Your objective: With pictures left out, retype exactly the lines from the one containing "St Merd de Lapleau, Corrèze" through the final line of the entries.

Extracted page text data:
_ _ _

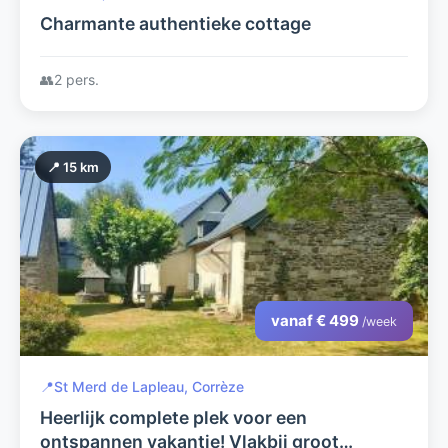
Charmante authentieke cottage
👥
2 pers.
📍 15 km
vanaf € 499
/week
📍
St Merd de Lapleau, Corrèze
Heerlijk complete plek voor een
ontspannen vakantie! Vlakbij groot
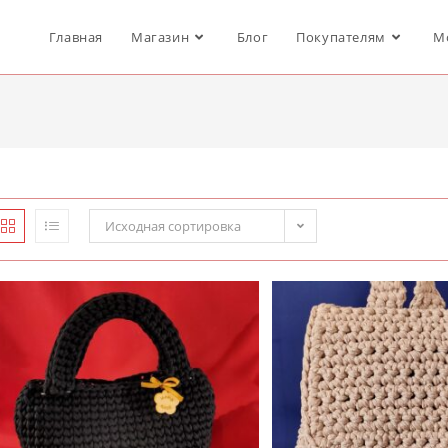
Главная
Магазин
Блог
Покупателям
М
Исходная сортировка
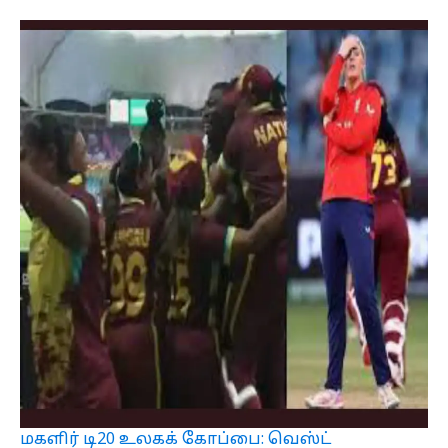
மகளிர் டி20 உலகக் கோப்பை: வெஸ்ட்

_ _ _

Solved exercise:
St Merd de Lapleau, Corrèze
Heerlijk complete plek voor een
ontspannen vakantie! Vlakbij groot
Главная
Магазин
Блог
Покупателям
М
Исходная сортировка
மகளிர் டி20 உலகக் கோப்பை: வெஸ்ட்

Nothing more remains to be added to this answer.